At the time, my personal rule list had already filled three pages of paper. Some rules later found to be useless, so I crossed them out. Some rules were repeatedly verified effective, so I bolded them and marked them in red. That process—iterating and evolving your trading system.
5. Going solo: No one can do it for you—cross through that thick fog
I can give you this hand-drawn map: how to break down the strength and weakness of themes, how market forces rise and fall, how to snipe in the key windows.
But all of that is only a map.
The rest of the road—you have to step on each step yourself.
Only when you step on it will you know that the seemingly perfect buy point was already two points higher by the seconds you were hesitating. Only when you step on it will you know how heavy your fingers feel when the mouse is hovering over the “sell” button at the stop-loss you planned. Only when you step on it will you know that the “mistake you said you couldn’t possibly make,” after three days of consecutive losses, you’ll commit it again very naturally.
Once you’ve stepped firmly, the fog disperses.
It’s not that the fog really disappears—there’s always fog in the market. You just stepped out a path with your own feet, and your heart no longer fears the fog.
About mindset training: from “confrontation” to “acceptance.”
Many friends have asked me how to control emotions. I can tell you clearly: you can’t control them. Emotions are instinct— the more you try to control them, the harder they rebound. The truly effective method isn’t control—it’s acceptance: admit that you’ll be greedy, you’ll be afraid, you’ll be anxious, and then give these emotions an “exit,” instead of letting them take control of your trading.

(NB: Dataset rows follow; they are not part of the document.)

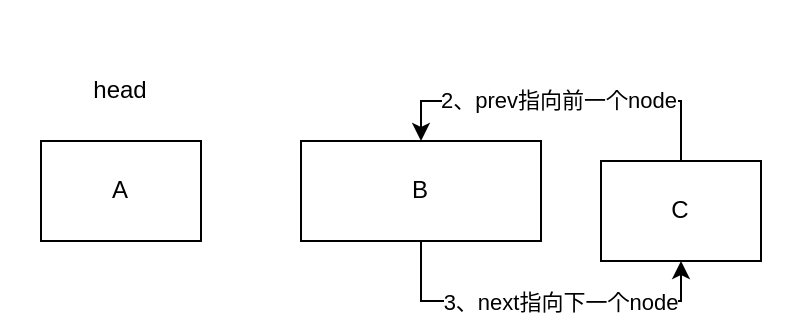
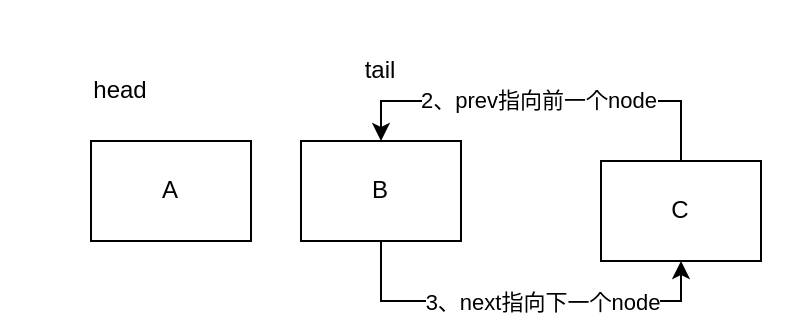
  <mxCell id="0" />
  <mxCell id="1" parent="0" />
- <mxCell id="2" value="A" style="rounded=0;whiteSpace=wrap;html=1;" vertex="1" parent="1"><mxGeometry x="20" y="70" width="80" height="50" as="geometry" /></mxCell>
+ <mxCell id="2" value="A" style="rounded=0;whiteSpace=wrap;html=1;" vertex="1" parent="1"><mxGeometry x="45" y="70" width="80" height="50" as="geometry" /></mxCell>
  <mxCell id="3" style="edgeStyle=orthogonalEdgeStyle;rounded=0;orthogonalLoop=1;jettySize=auto;html=1;exitX=0.5;exitY=1;exitDx=0;exitDy=0;entryX=0.5;entryY=1;entryDx=0;entryDy=0;" edge="1" parent="1" source="5" target="8"><mxGeometry relative="1" as="geometry" /></mxCell>
  <mxCell id="4" value="3、next指向下一个node" style="edgeLabel;html=1;align=center;verticalAlign=middle;resizable=0;points=[];" vertex="1" connectable="0" parent="3"><mxGeometry x="0.1" relative="1" as="geometry"><mxPoint as="offset" /></mxGeometry></mxCell>
- <mxCell id="5" value="B" style="rounded=0;whiteSpace=wrap;html=1;" vertex="1" parent="1"><mxGeometry x="150" y="70" width="120" height="50" as="geometry" /></mxCell>
+ <mxCell id="5" value="B" style="rounded=0;whiteSpace=wrap;html=1;" vertex="1" parent="1"><mxGeometry x="150" y="70" width="80" height="50" as="geometry" /></mxCell>
  <mxCell id="6" style="edgeStyle=orthogonalEdgeStyle;rounded=0;orthogonalLoop=1;jettySize=auto;html=1;exitX=0.5;exitY=0;exitDx=0;exitDy=0;entryX=0.5;entryY=0;entryDx=0;entryDy=0;" edge="1" parent="1" source="8" target="5"><mxGeometry relative="1" as="geometry" /></mxCell>
  <mxCell id="7" value="2、prev指向前一个node" style="edgeLabel;html=1;align=center;verticalAlign=middle;resizable=0;points=[];" vertex="1" connectable="0" parent="6"><mxGeometry x="0.022" y="-1" relative="1" as="geometry"><mxPoint as="offset" /></mxGeometry></mxCell>
  <mxCell id="8" value="&lt;font style=&quot;vertical-align: inherit;&quot;&gt;&lt;font style=&quot;vertical-align: inherit;&quot;&gt;C&lt;/font&gt;&lt;/font&gt;" style="rounded=0;whiteSpace=wrap;html=1;" vertex="1" parent="1"><mxGeometry x="300" y="80" width="80" height="50" as="geometry" /></mxCell>
  <mxCell id="9" value="head" style="text;html=1;strokeColor=none;fillColor=none;align=center;verticalAlign=middle;whiteSpace=wrap;rounded=0;" vertex="1" parent="1"><mxGeometry x="30" y="30" width="60" height="30" as="geometry" /></mxCell>
+ <mxCell id="10" value="tail" style="text;html=1;strokeColor=none;fillColor=none;align=center;verticalAlign=middle;whiteSpace=wrap;rounded=0;" vertex="1" parent="1"><mxGeometry x="160" y="20" width="60" height="30" as="geometry" /></mxCell>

For example, you admit that you’ll feel anxious after missing trades. Then give anxiety a rule: after you miss trades, you can’t force trades—you should review the past three months’ notes of missed opportunities, look at how many of those missed stocks later truly became big bull stocks. When you tally it up, more than 90% are junk. That data is the best weapon to fight anxiety.
Or, for example, you admit that when you have drawdown you’ll feel fear. Then give fear a rule: when drawdown exceeds a certain level, I won’t look at my account anymore—I’ll instead flip through my records of times after drawdowns when new highs followed. Every drawdown is a washout; every washout is a chance to be reborn.
These “mindset rules” are just like the trading rules: they’re also pulled out of the fog step by step. No one can take that step for you.
Conclusion: Step on every step firmly, and the fog will naturally clear
Trading is a thing where, for a minority, you may not get returns for what you put in—but reviewing is the only thing that can make your effort compound.
But the prerequisite is that you have to review in the right way.
Stop standing in the sunlight and mocking the self trapped in the fog.
Go back to that foggy morning, walk back into the thick fog, touch every stone, wade through every undercurrent—turn every step that brought you out of there into your rules, your discipline, and your muscle memory.
No one can walk it for you, but each step counts.
Starting today, try moving review from “after the close” to “during market hours,” from “reviewing profit/loss” to “reviewing decisions,” and from “spectator” to “participant.” After a month, when you look back, you’ll find that the self who used to panic and flail in the fog is already gone. In its place is a trader who holds the map in hand and keeps rules in their heart.
There’s always fog in the market—but you’re no longer afraid of it.